Mitchell stood firm on his prices and got paid within a couple of weeks of his work, a head-spinningly fast turnaround for payouts at the city. I’ve spoken with contractors waiting more than a year for payment. He got $1,168,000 for his 2011 work and, according to prosecutors, delivered about $190,000 in cash to Bickers for her efforts.
Bickers was invaluable, Mitchell said, well worth the money. She “yielded results,” he told the jury, later adding, “We would have never gotten the work and paid so promptly” without her.
At the time, Mitchell owned a construction company that carved a path to becoming a $100 million-a-year business through the minority contracting route. Mitchell often teamed up with a white contractor named C.P. Richards Jr., although both were struggling in the wake of the Great Recession of 2008.
Credit: Lucy Luckovich
Credit: Lucy Luckovich
Mitchell’s fortunes saw a renewal in 2010, when Bickers started working at the city with a new administration. Mitchell said she contacted him almost immediately, telling him about an annual sidewalk contract. The city was looking to set up contractors to build sidewalks and fix gutters on an ongoing basis. Mitchell’s buddy, Richards, bid on that work, but was “seventh of seven or eighth of eight,” in the process, Mitchell recalled. “It was last. It was the highest.”

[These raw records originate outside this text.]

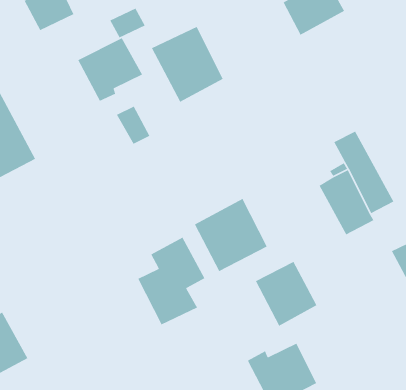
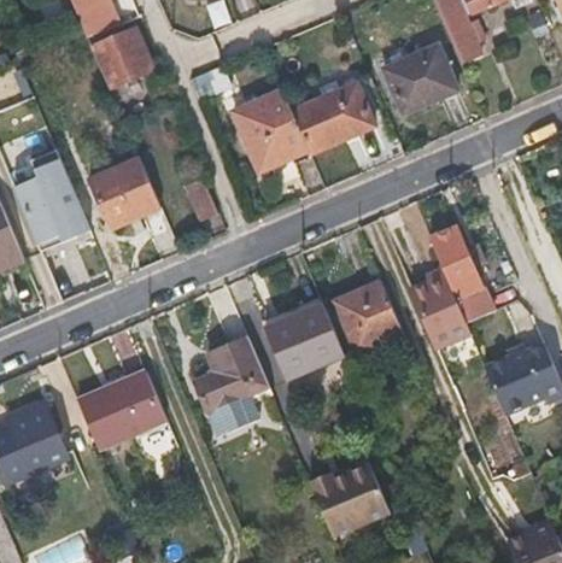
building: none -> [294,88,371,157]
building: [77,37,143,102] -> [88,159,162,230]
building: [255,261,318,327] -> [335,278,404,352]
building: none -> [78,366,171,446]

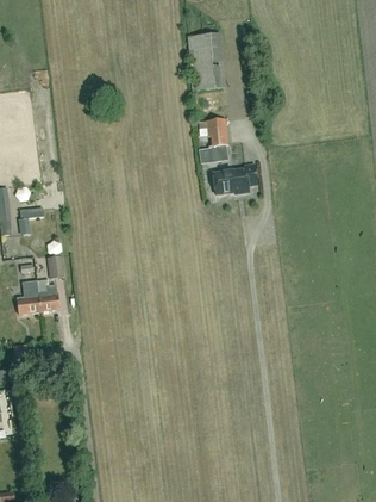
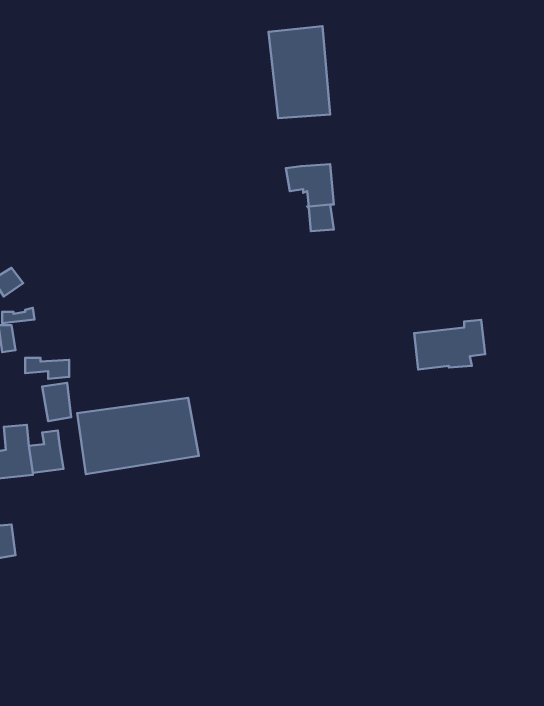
building: [213,162,257,193] -> [414,320,485,370]
building: none -> [77,398,199,474]

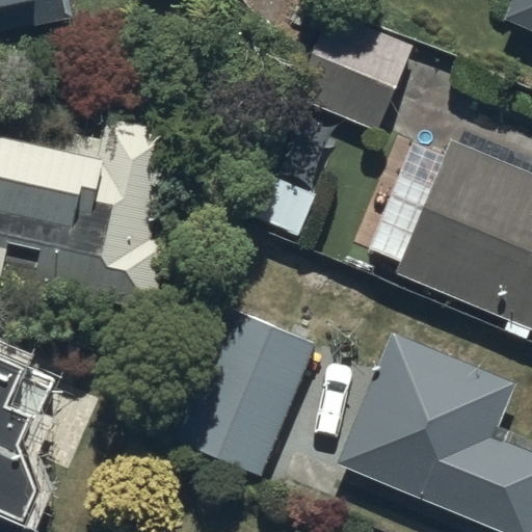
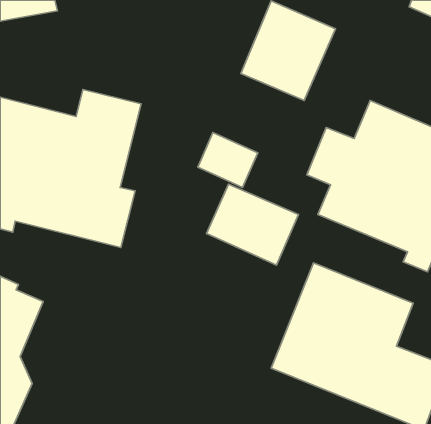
building: none -> [206,184,298,265]
building: [168,305,315,474] -> none

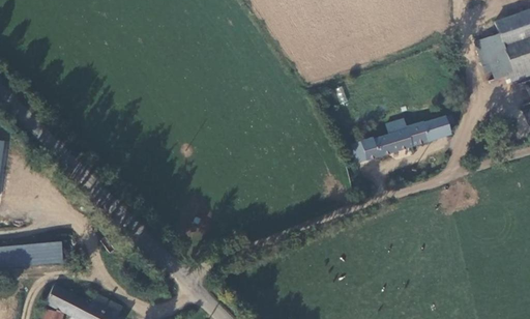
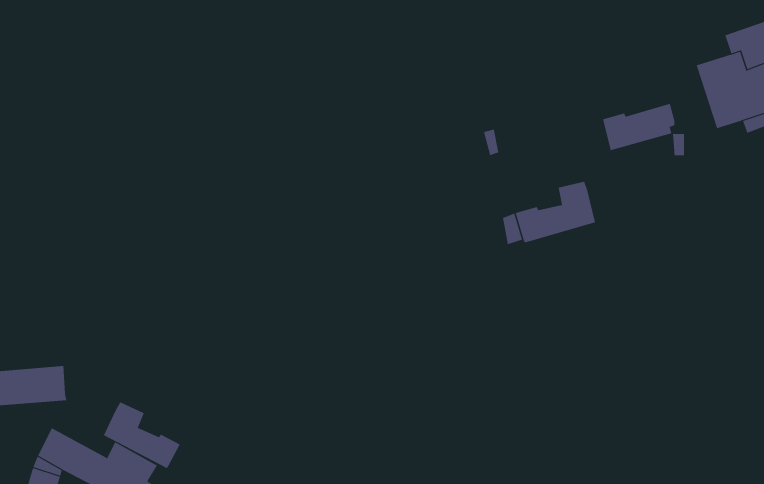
building: [405,116,452,147] -> [602,103,675,151]
building: none -> [103,402,180,469]

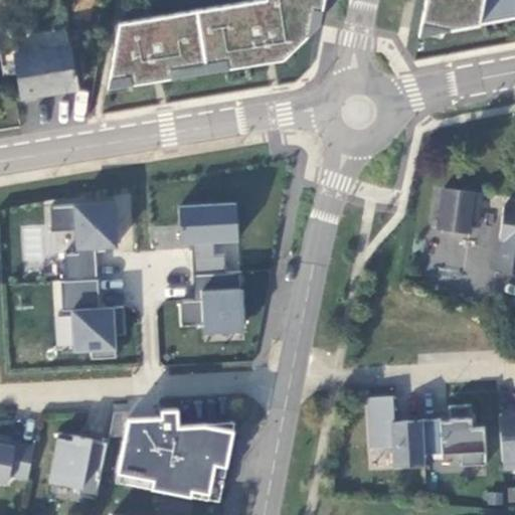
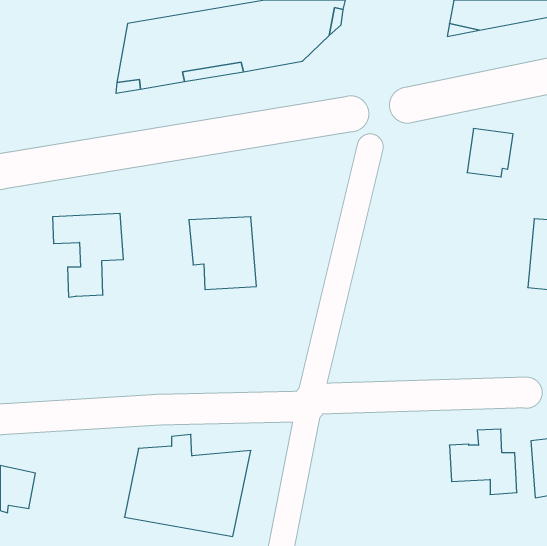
building: [17,43,76,93] -> none
building: [437,191,480,236] -> [467,129,513,177]
building: [181,271,244,332] -> none
building: [60,279,125,358] -> none
building: [368,396,425,466] -> none
building: [49,433,108,498] -> none

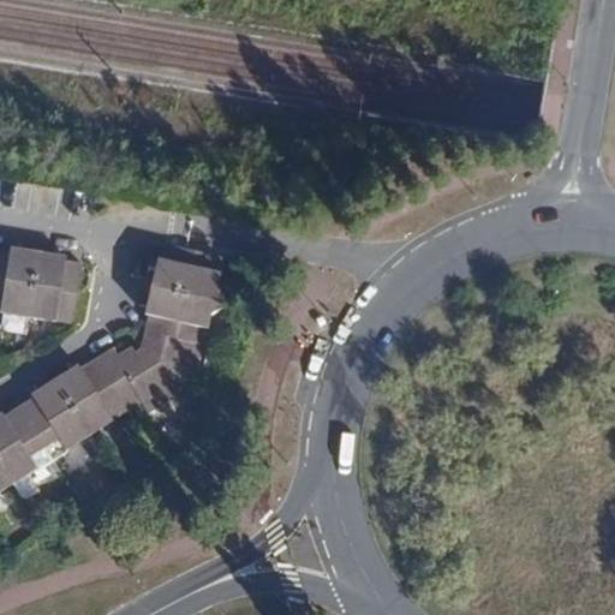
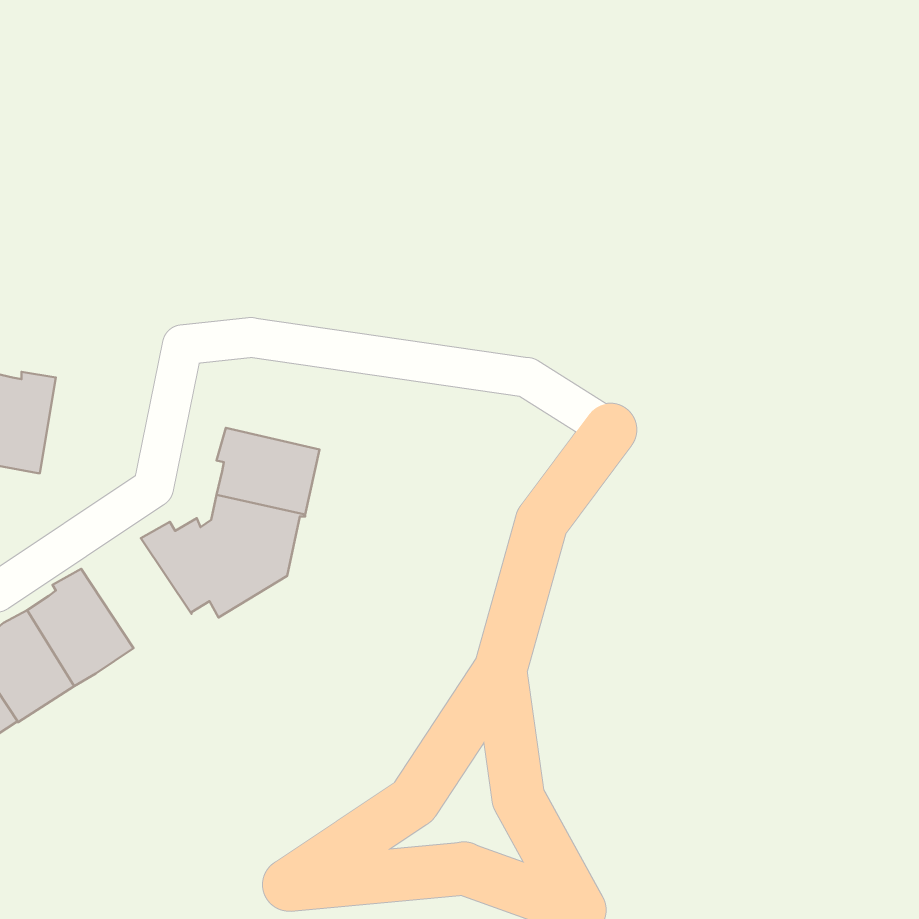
building: [150,241,222,299] -> none
building: [26,251,80,322] -> none
building: [54,358,127,431] -> none

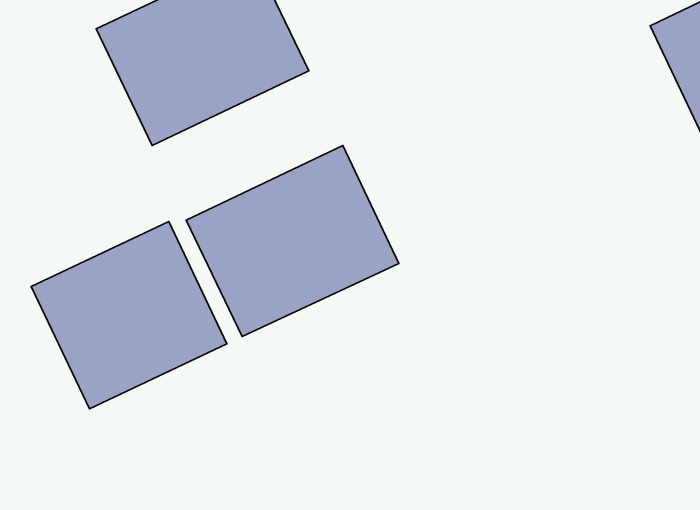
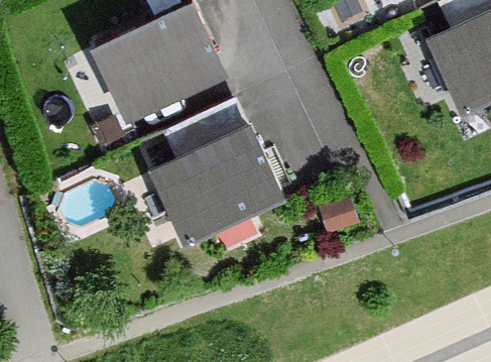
building: [31,221,227,409] -> none

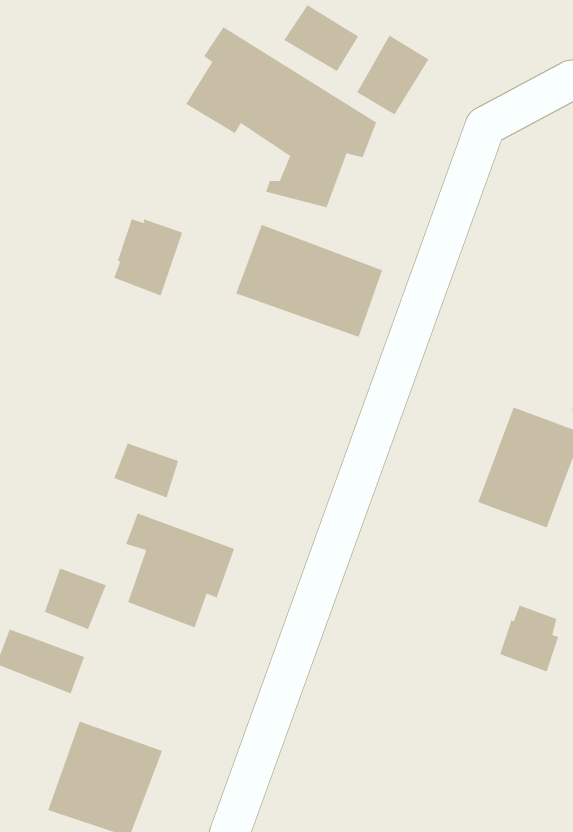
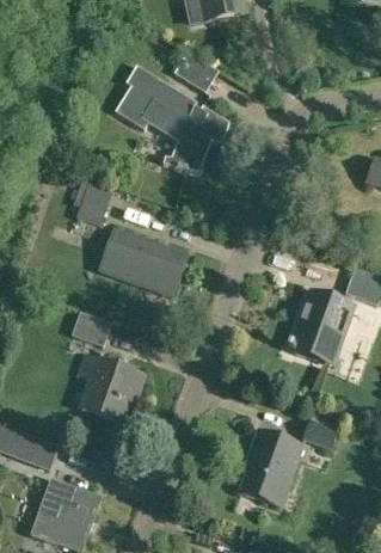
building: [356,34,430,116] -> none
building: [235,224,383,338] -> [99,228,188,296]
building: [44,567,107,630] -> none
building: none -> [240,430,302,506]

But that’s no problem if you have the inside track.
Mitchell explained the secret sauce of city contracting to the jury. “The value of these annual contracts is not the contract itself, it’s the ancillary work.” Translation: Once you’ve got a place at the trough, put your head down and keep feeding.
Even though Richards came in last in the bidding, he ended up getting perhaps 25% of the work and stayed on the city’s dole for five years. The contract was originally set for $750,000 but ultimately netted him $5 million until the feds started sniffing around.
Likewise, Mitchell said, they got a six-month head start on getting bridge repair work, thanks to inside info provided them, at a cost, from Bickers.
Bickers’ attorneys have cast Mitchell as an ethically challenged scoundrel, which, of course, he is.
But a conundrum has settled over the trial. Although Bickers is connected at City Hall, she could not actually have issued the contracts. Federal prosecutors have pointed a finger at longtime city employee Alexander, whose name has popped up constantly in emails and in testimony.
In opening statements, prosecutors told jurors that Bickers paid Alexander, who used the money to pay off $30,000 in credit card debt. Alexander has not been charged with anything and remained working with the city until her name surfaced in the trial. She is now on leave.
She has also left Bickers’ lawyers in a quandary by pleading the Fifth. That means they can’t cross-examine her to get to the bottom of all this. It’s like Alexander is a ghost haunting the whole affair.
And it’s a spooky matter, at least if you’re a fan of good government.